* **How to complete this task**
Can you reproduce every entry below word for word, leaving the pictures out of your answer?

Multi-view scene photographs:
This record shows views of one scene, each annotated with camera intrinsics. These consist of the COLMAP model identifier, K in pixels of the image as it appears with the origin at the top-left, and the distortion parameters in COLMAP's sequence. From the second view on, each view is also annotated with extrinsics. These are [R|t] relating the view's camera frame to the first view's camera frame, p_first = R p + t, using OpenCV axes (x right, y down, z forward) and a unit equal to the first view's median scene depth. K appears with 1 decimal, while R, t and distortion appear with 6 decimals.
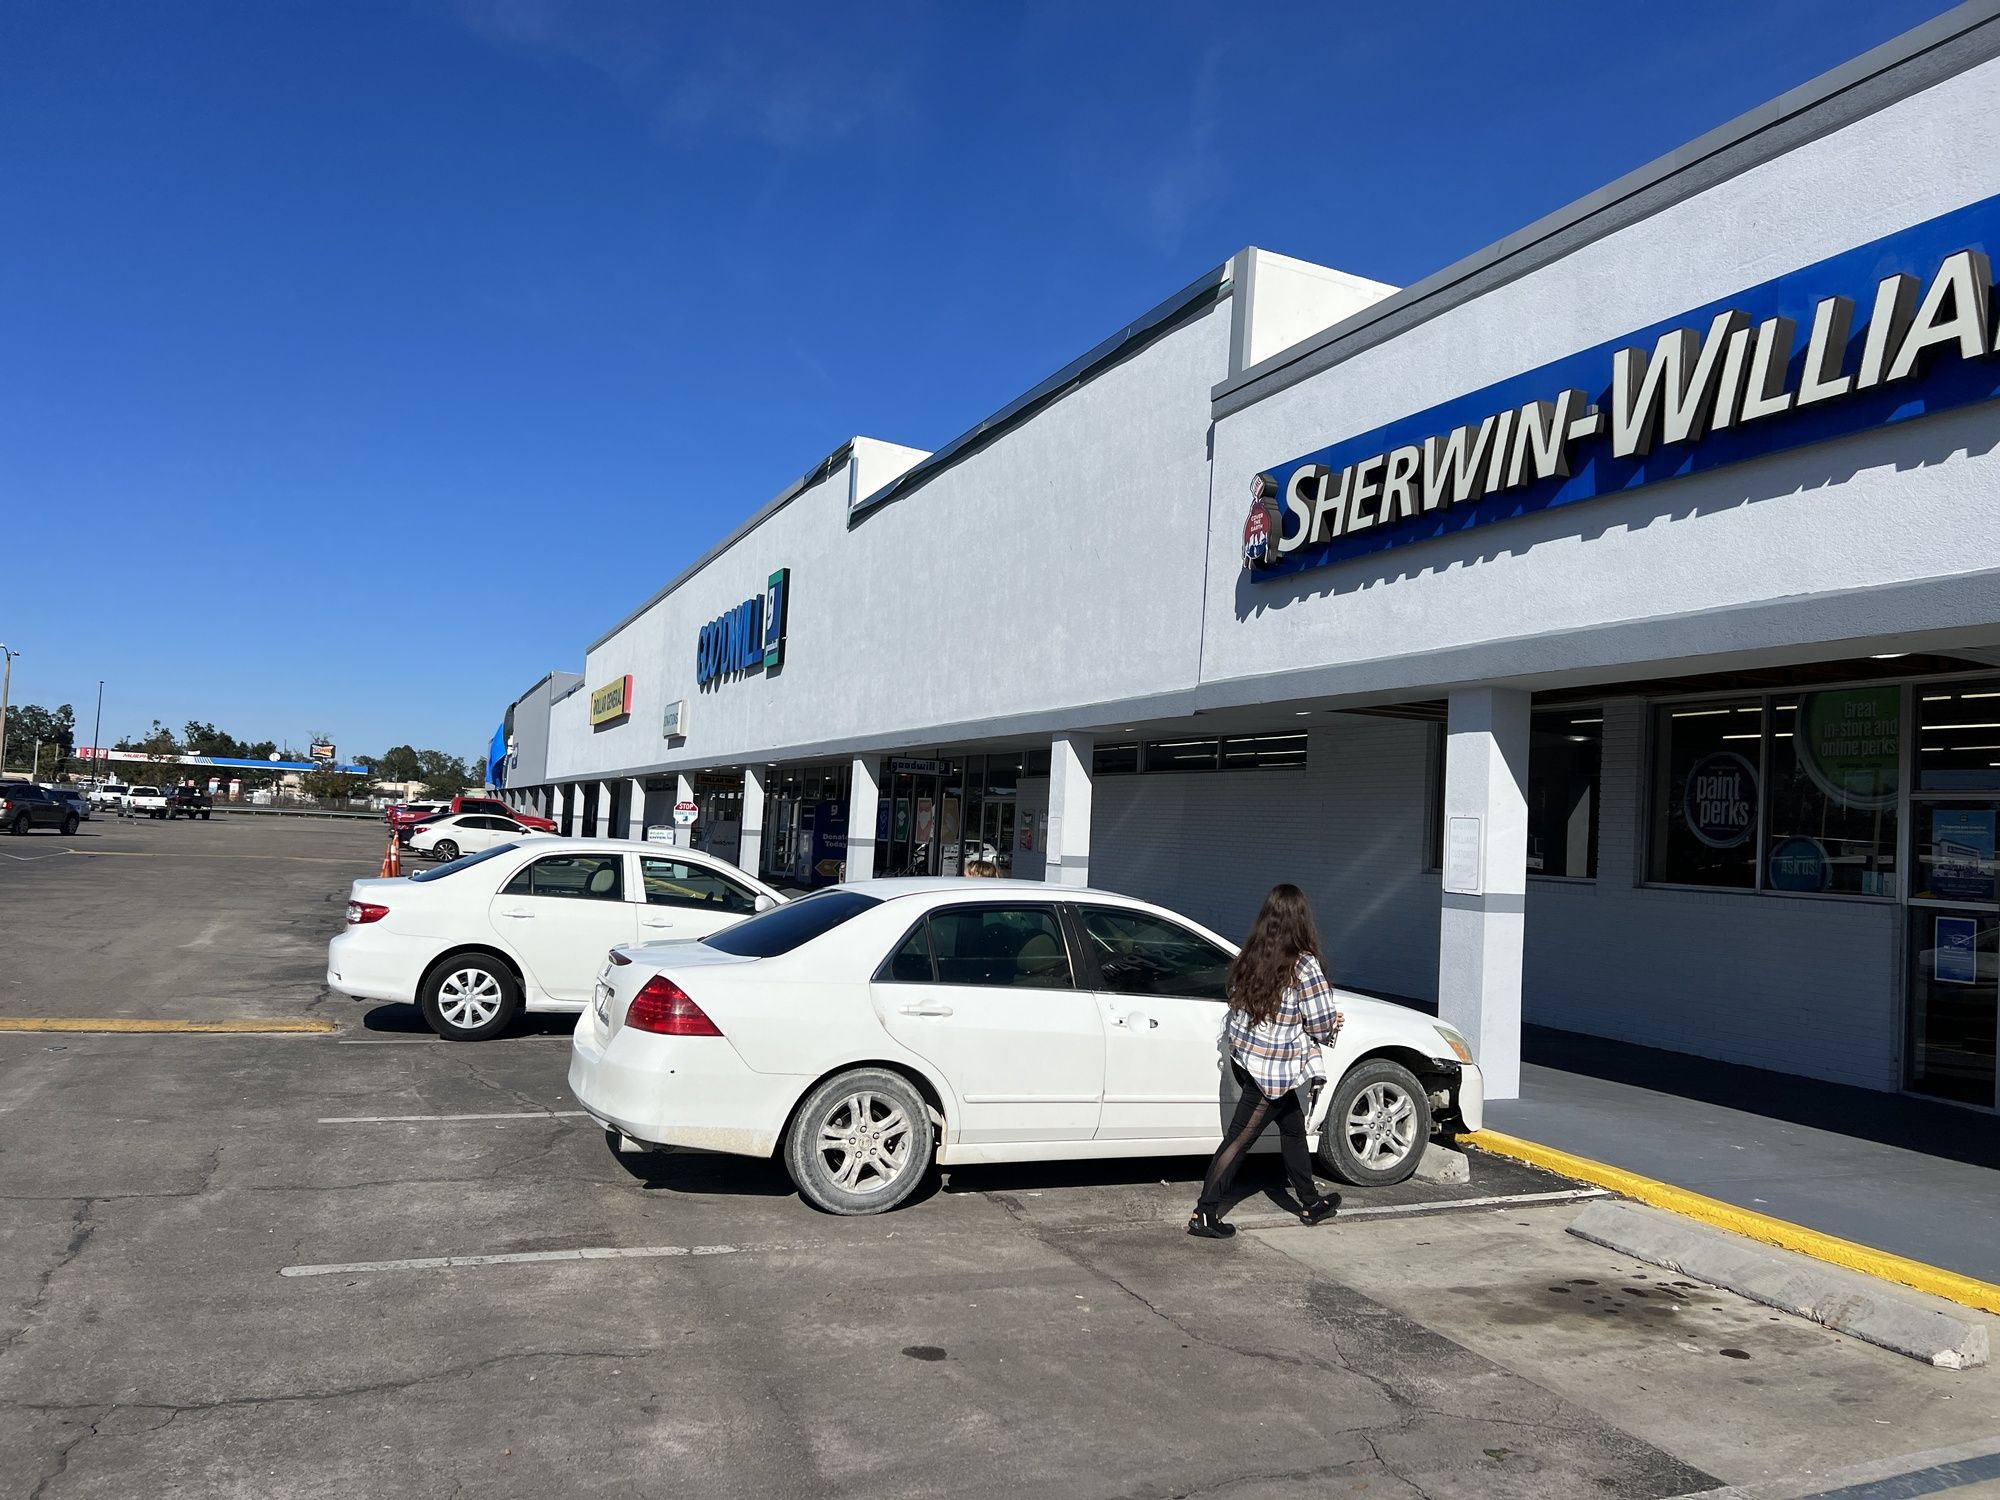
lens RADIAL K [[1496.7, 0, 1000.0], [0, 1496.7, 750.0], [0, 0, 1]] dist [0.064438, -0.076368]
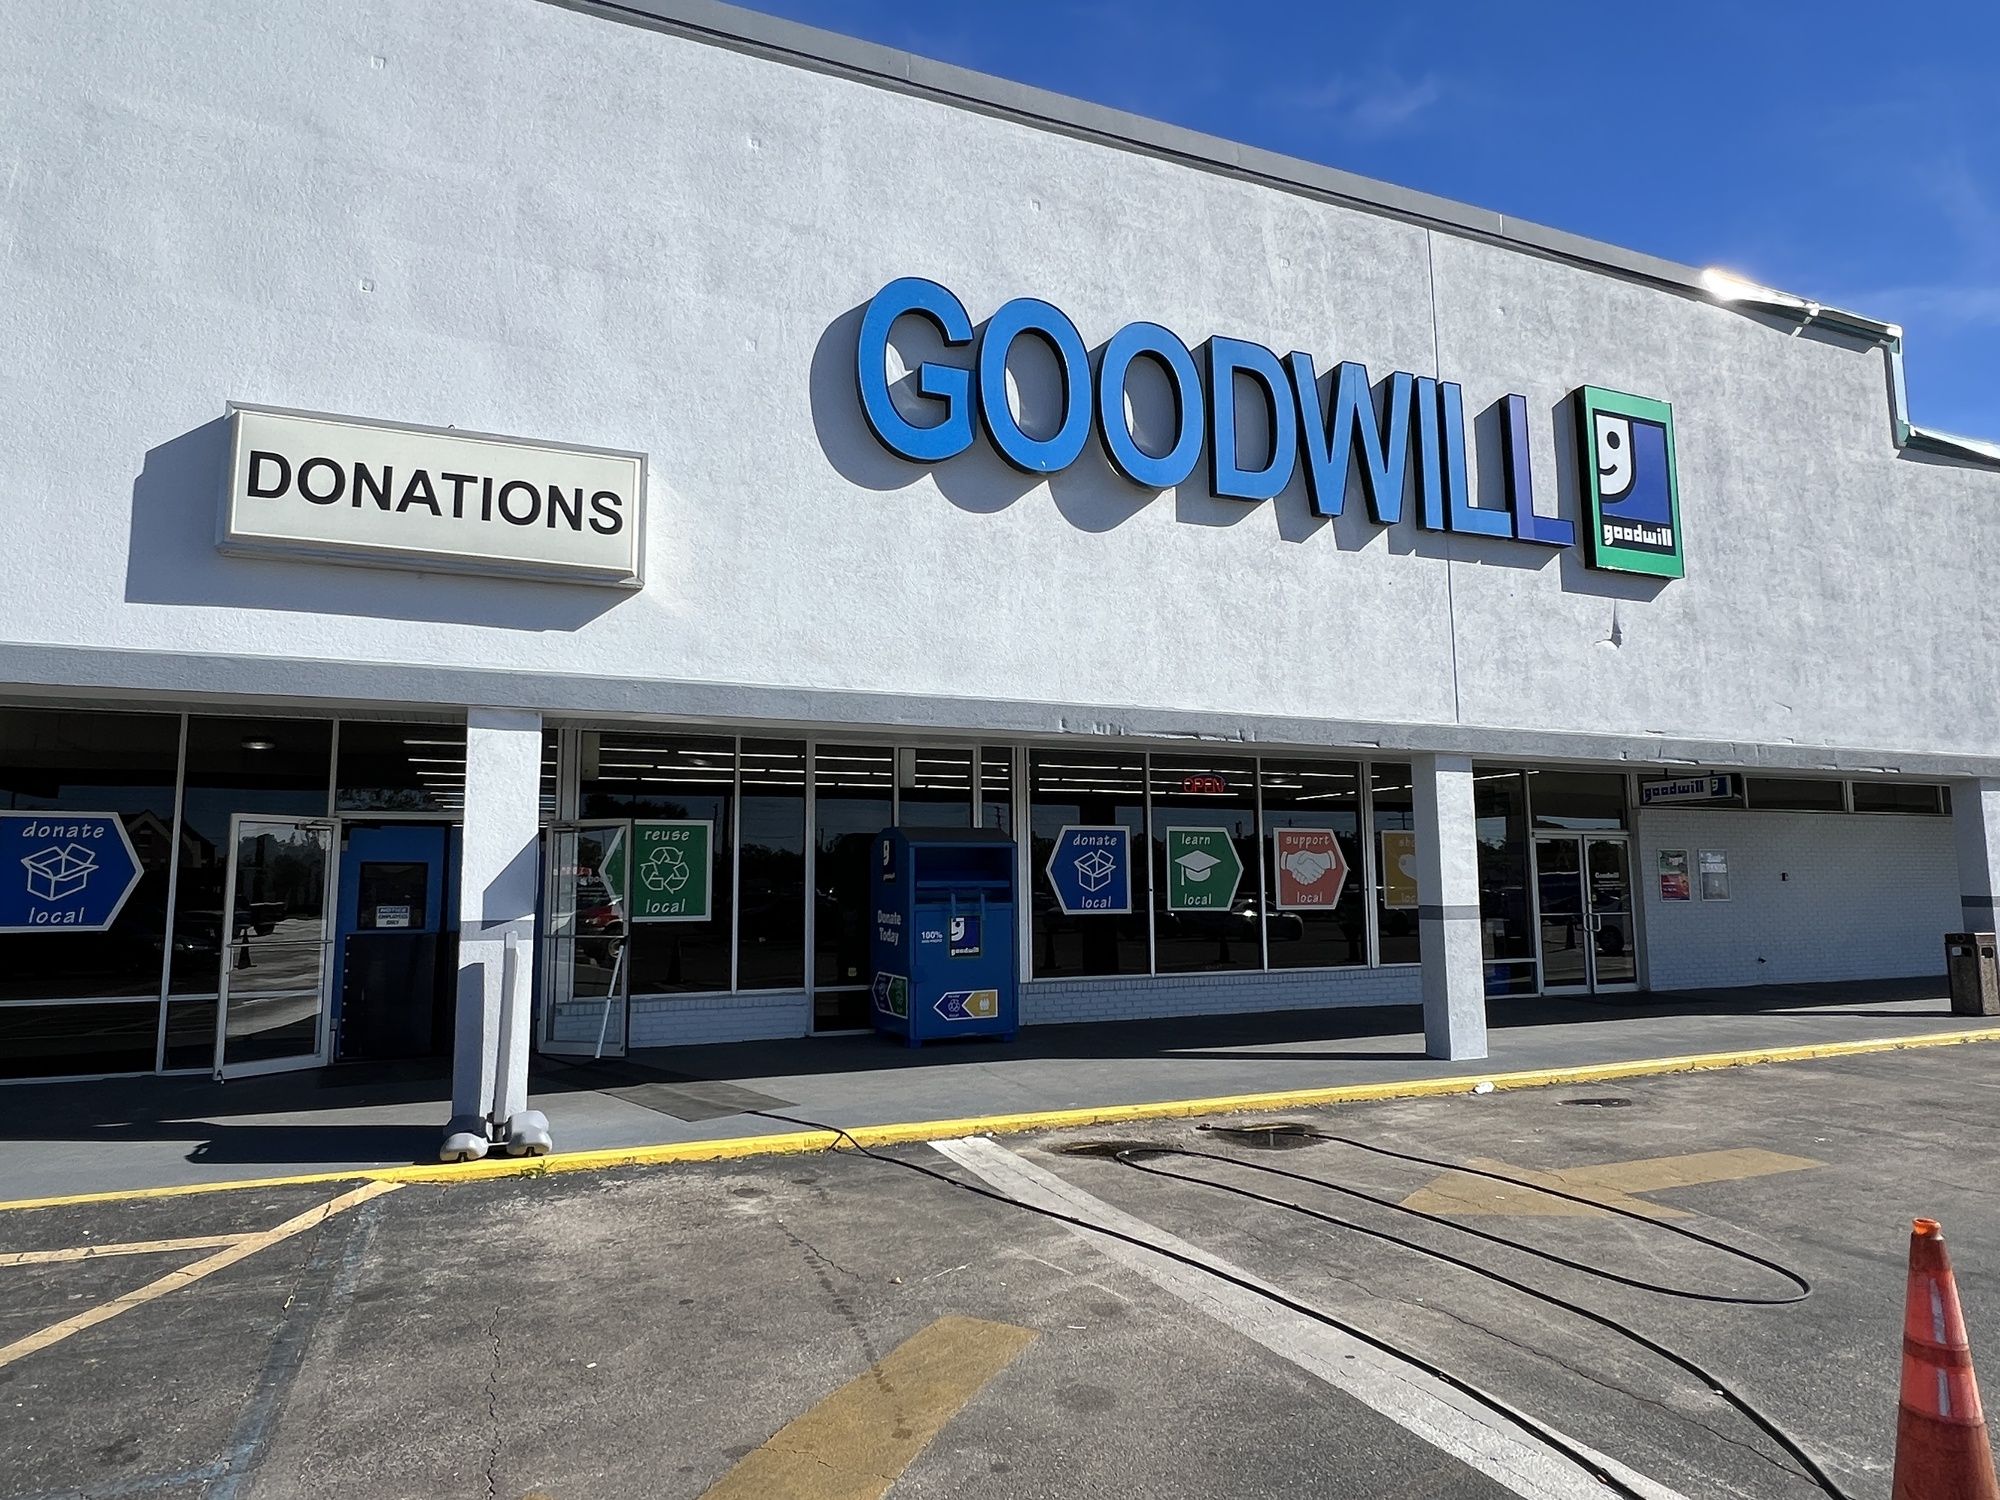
lens RADIAL K [[1193.5, 0, 997.9], [0, 1193.5, 744.6], [0, 0, 1]] dist [0.000668, 0.000576]
pose [[-0.007542, 0.051651, 0.998637, -1.443114], [-0.054445, 0.997163, -0.051986, 0.089457], [-0.998488, -0.054763, -0.004709, 3.195604]]
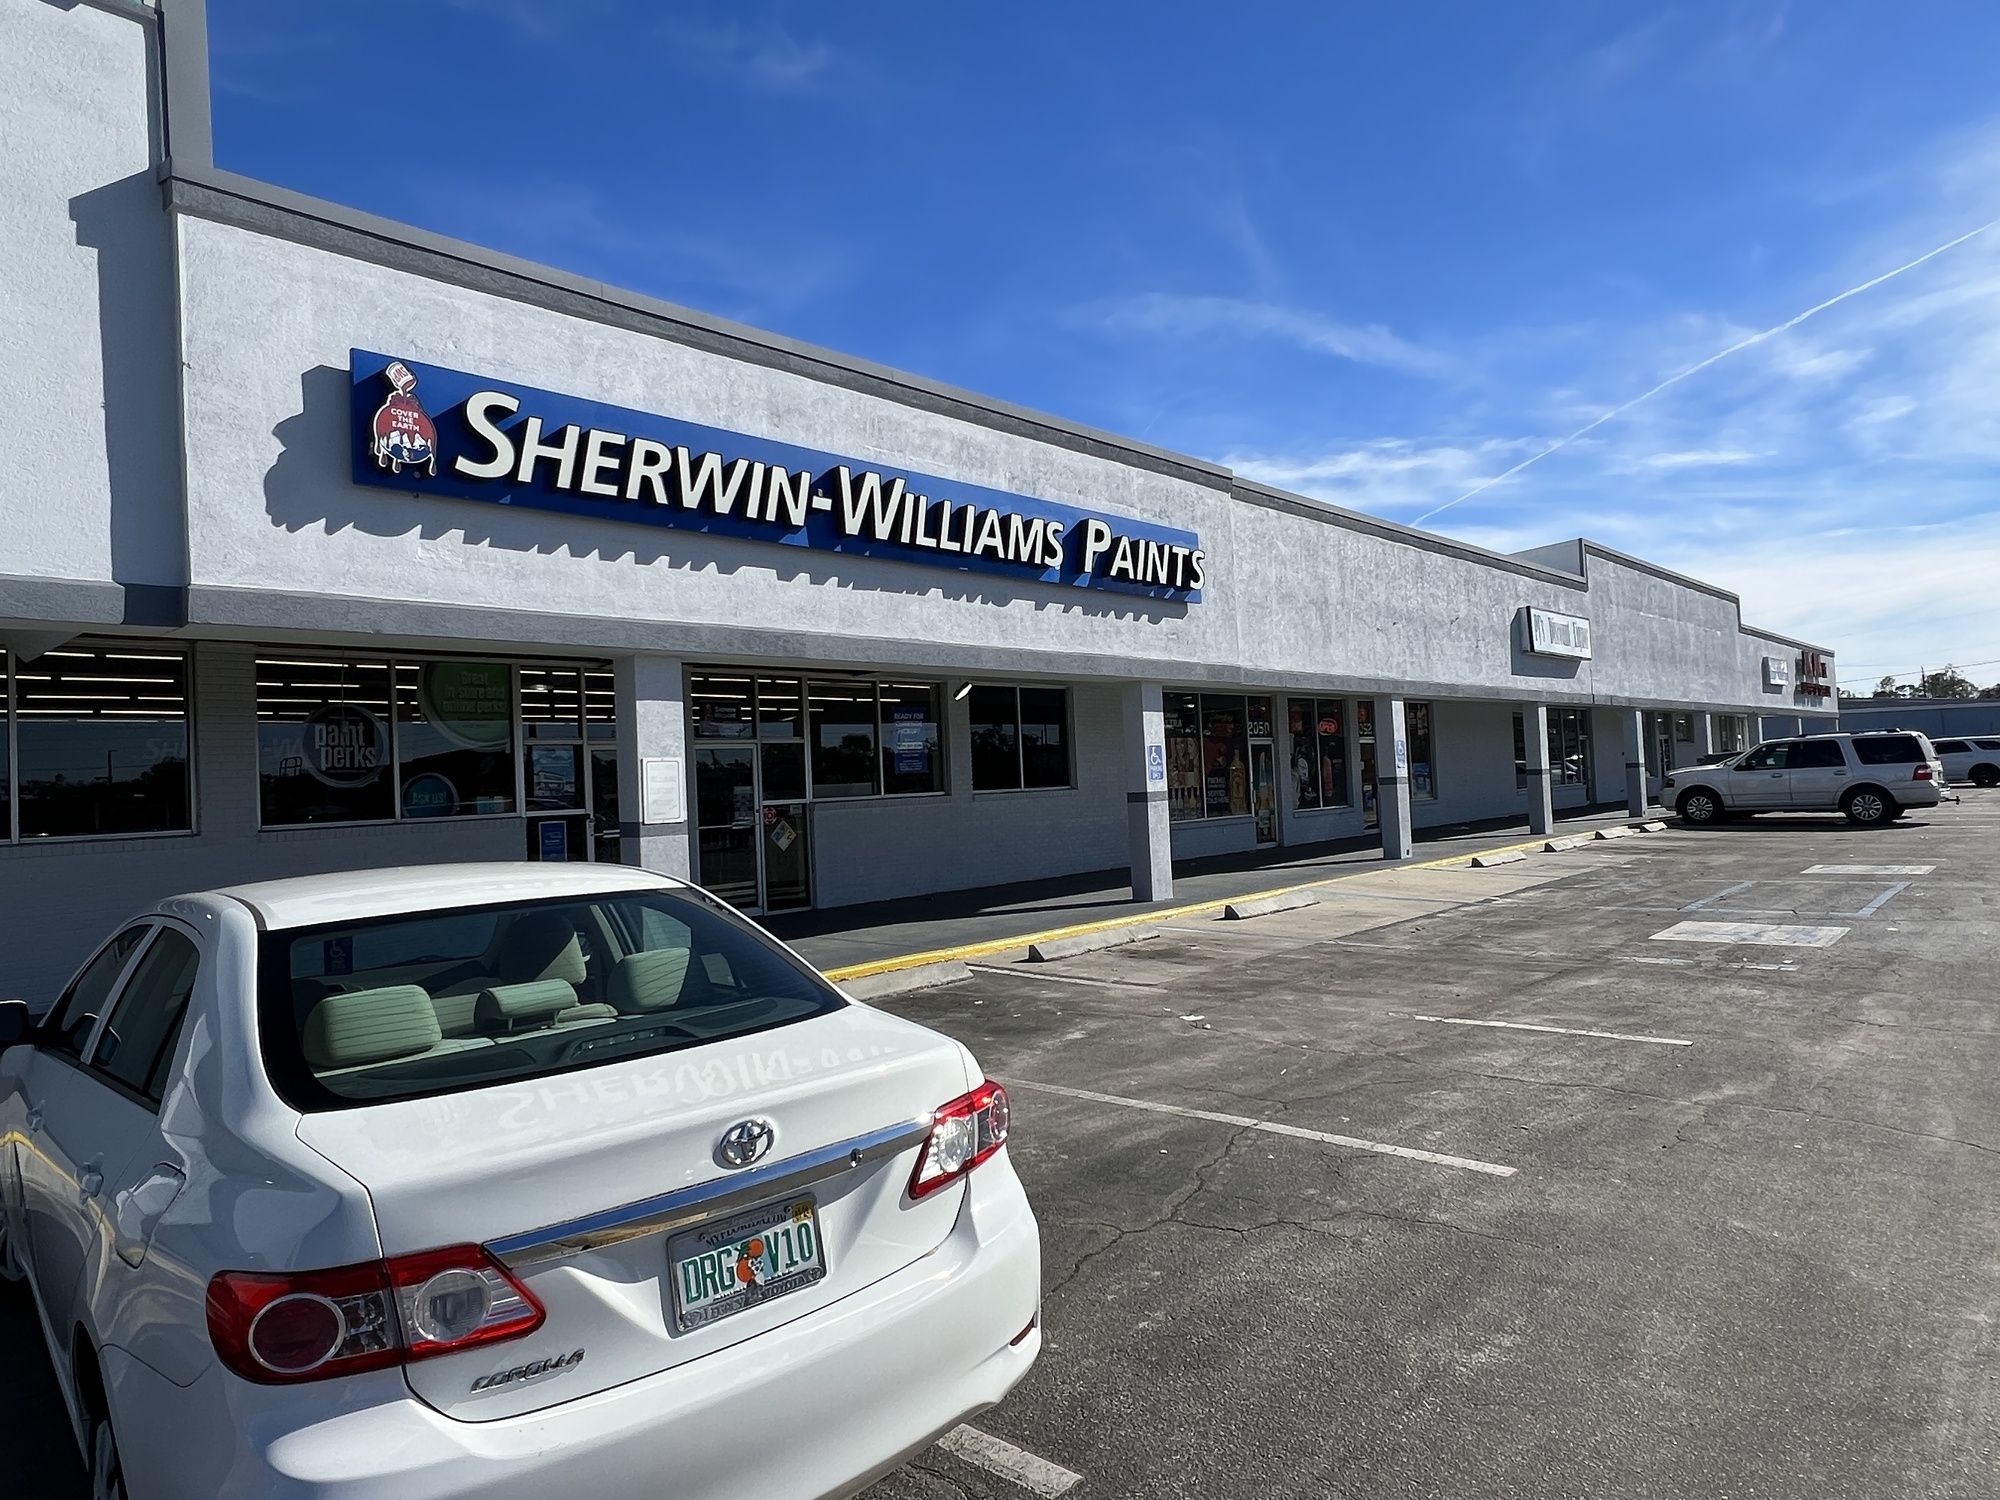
lens RADIAL K [[1193.5, 0, 997.9], [0, 1193.5, 744.6], [0, 0, 1]] dist [0.000668, 0.000576]
pose [[-0.421171, -0.011843, 0.906904, -0.617946], [-0.032475, 0.999470, -0.002030, 0.020188], [-0.906400, -0.030307, -0.421333, 1.059159]]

* **Result for this task**
This record shows views of one scene, each annotated with camera intrinsics. These consist of the COLMAP model identifier, K in pixels of the image as it appears with the origin at the top-left, and the distortion parameters in COLMAP's sequence. From the second view on, each view is also annotated with extrinsics. These are [R|t] relating the view's camera frame to the first view's camera frame, p_first = R p + t, using OpenCV axes (x right, y down, z forward) and a unit equal to the first view's median scene depth. K appears with 1 decimal, while R, t and distortion appear with 6 decimals.
lens RADIAL K [[1496.7, 0, 1000.0], [0, 1496.7, 750.0], [0, 0, 1]] dist [0.064438, -0.076368]
lens RADIAL K [[1193.5, 0, 997.9], [0, 1193.5, 744.6], [0, 0, 1]] dist [0.000668, 0.000576]
pose [[-0.007542, 0.051651, 0.998637, -1.443114], [-0.054445, 0.997163, -0.051986, 0.089457], [-0.998488, -0.054763, -0.004709, 3.195604]]
lens RADIAL K [[1193.5, 0, 997.9], [0, 1193.5, 744.6], [0, 0, 1]] dist [0.000668, 0.000576]
pose [[-0.421171, -0.011843, 0.906904, -0.617946], [-0.032475, 0.999470, -0.002030, 0.020188], [-0.906400, -0.030307, -0.421333, 1.059159]]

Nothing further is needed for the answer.